I’ve LaTeXed $48=2 \times 24$ posts into a 114 page booklet Monsters and Moonshine for you to download.

The $24$ ‘Monsters’ posts are (mostly) about finite simple (sporadic) groups : we start with the Scottish solids (hoax?), move on to the 14-15 game groupoid and a new Conway $M_{13}$-sliding game which uses the sporadic Mathieu group $M_{12}$. This Mathieu group appears in musical compositions of Olivier Messiaen and it can be used also to get a winning strategy of ‘mathematical blackjack’. We discuss Galois’ last letter and the simple groups $L_2(5),L_2(7)$ and $L_2(11)$ as well as other Arnold ‘trinities’. We relate these groups to the Klein quartic and the newly discovered ‘buckyball’-curve. Next we investigate the history of the Leech lattice and link to online games based on the Mathieu-groups and Conway’s dotto group. Finally, preparing for moonshine, we discover what the largest sporadic simple group, the Monster-group, sees of the modular group.

The $24$ ‘Moonshine’ posts begin with the history of the Dedekind (or Klein?) tessellation of the upper half plane, useful to determine fundamental domains of subgroups of the modular group $PSL_2(\mathbb{Z})$. We investigate Grothendieck’s theory of ‘dessins d’enfants’ and learn how modular quilts classify the finite index subgroups of the modular group. We find generators of such groups using Farey codes and use those to give a series of simple groups including as special members $L_2(5)$ and the Mathieu-sporadics $M_{12}$ and $M_{24}$ : the ‘iguanodon’-groups. Then we move to McKay-Thompson series and an Easter-day joke pulled by John McKay. Apart from the ‘usual’ monstrous moonshine conjectures (proved by Borcherds) John McKay also observed a strange appearance of $E(8)$ in connection with multiplications of involutions in the Monster-group. We explain Conway’s ‘big picture’ which makes it easy to work with the moonshine groups and use it to describe John Duncan’s solution of the $E(8)$-observation.

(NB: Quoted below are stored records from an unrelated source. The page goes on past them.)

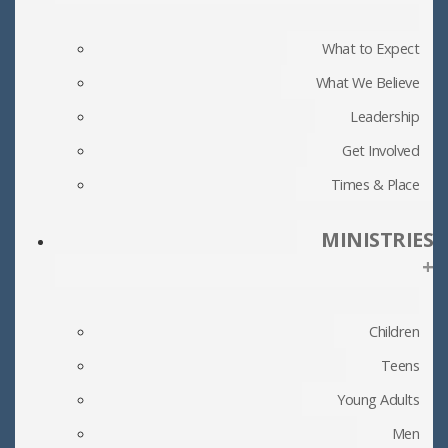
What to Expect
What We Believe
Leadership
Get Involved
Times & Place
MINISTRIES
+
Children
Teens
Young Adults
Men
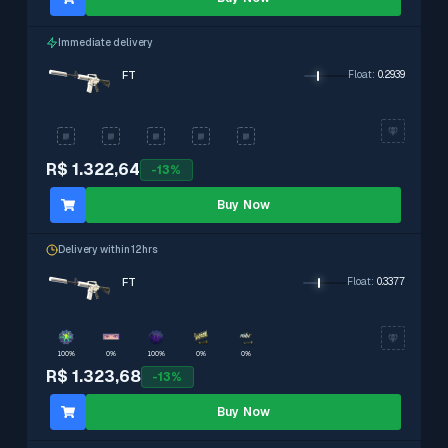
Immediate delivery
FT
Float
:
0.2939
R$ 1.322,64
-
13
%
Buy Now
Delivery within 12hrs
FT
Float
:
0.3377
100%
0%
100%
0%
0%
R$ 1.323,68
-
13
%
Buy Now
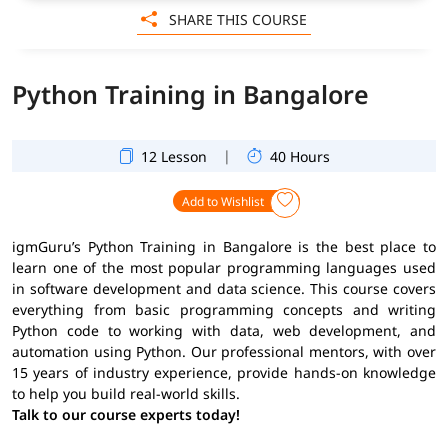
SHARE THIS COURSE
Python Training in Bangalore
|
12 Lesson
40 Hours
Add to Wishlist
igmGuru’s Python Training in Bangalore is the best place to
learn one of the most popular programming languages used
in software development and data science. This course covers
everything from basic programming concepts and writing
Python code to working with data, web development, and
automation using Python. Our professional mentors, with over
15 years of industry experience, provide hands-on knowledge
to help you build real-world skills.
Talk to our course experts today!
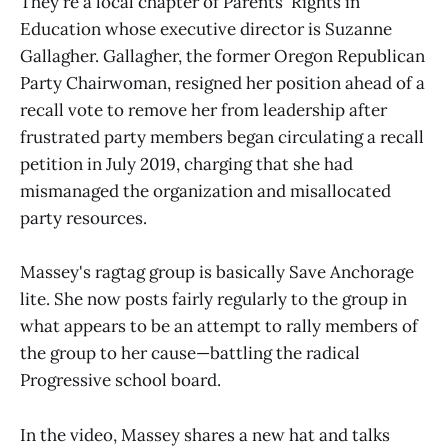
They're a local chapter of Parents' Rights in
Education whose executive director is Suzanne
Gallagher. Gallagher, the former Oregon Republican
Party Chairwoman, resigned her position ahead of a
recall vote to remove her from leadership after
frustrated party members began circulating a recall
petition in July 2019, charging that she had
mismanaged the organization and misallocated
party resources.
Massey's ragtag group is basically Save Anchorage
lite. She now posts fairly regularly to the group in
what appears to be an attempt to rally members of
the group to her cause—battling the radical
Progressive school board.
In the video, Massey shares a new hat and talks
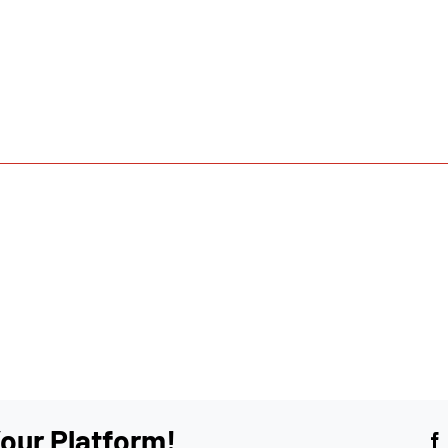
our Platform!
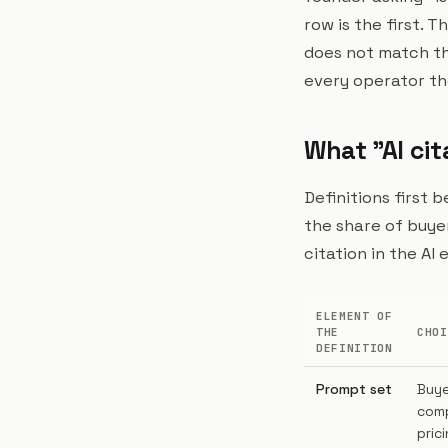
row is the first. 
does not match the
every operator th
What "AI cit
Definitions first 
the share of buye
citation in the AI
ELEMENT OF
THE
CHOI
DEFINITION
Prompt set
Buye
comp
prici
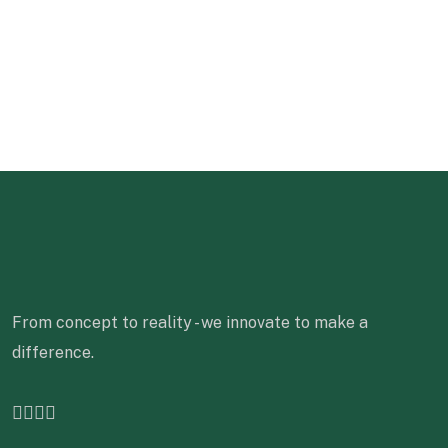
From concept to reality - we innovate to make a
difference.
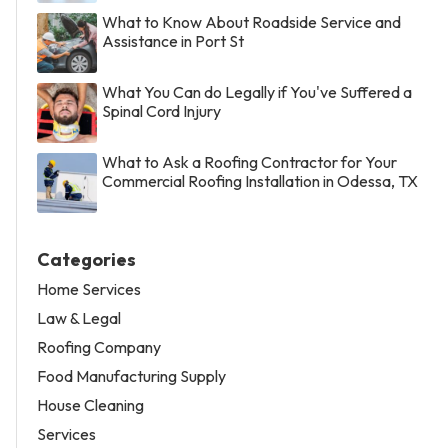
What to Know About Roadside Service and
Assistance in Port St
What You Can do Legally if You've Suffered a
Spinal Cord Injury
What to Ask a Roofing Contractor for Your
Commercial Roofing Installation in Odessa, TX
Categories
Home Services
Law & Legal
Roofing Company
Food Manufacturing Supply
House Cleaning
Services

I’ll try to improve the internal referencing over the coming weeks/months, include an index and add extra material as we will be studying moonshine for the Mathieu groups as well as a construction of the Monster-group in next semester’s master-seminar. All comments, corrections and suggestions for extra posts are welcome!

If you are interested you can also download two other booklets : The Bourbaki Code (38 pages) containing all Bourbaki-related posts and absolute geometry (63 pages) containing the posts related to the “field with one element” and its connections to (noncommutative) geometry and number theory.

I’ll try to add to the ‘absolute geometry’-booklet the posts from last semester’s master-seminar (which were originally posted at angs@t/angs+) and write some new posts covering the material that so far only exists as prep-notes. The links above will always link to the latest versions of these booklets.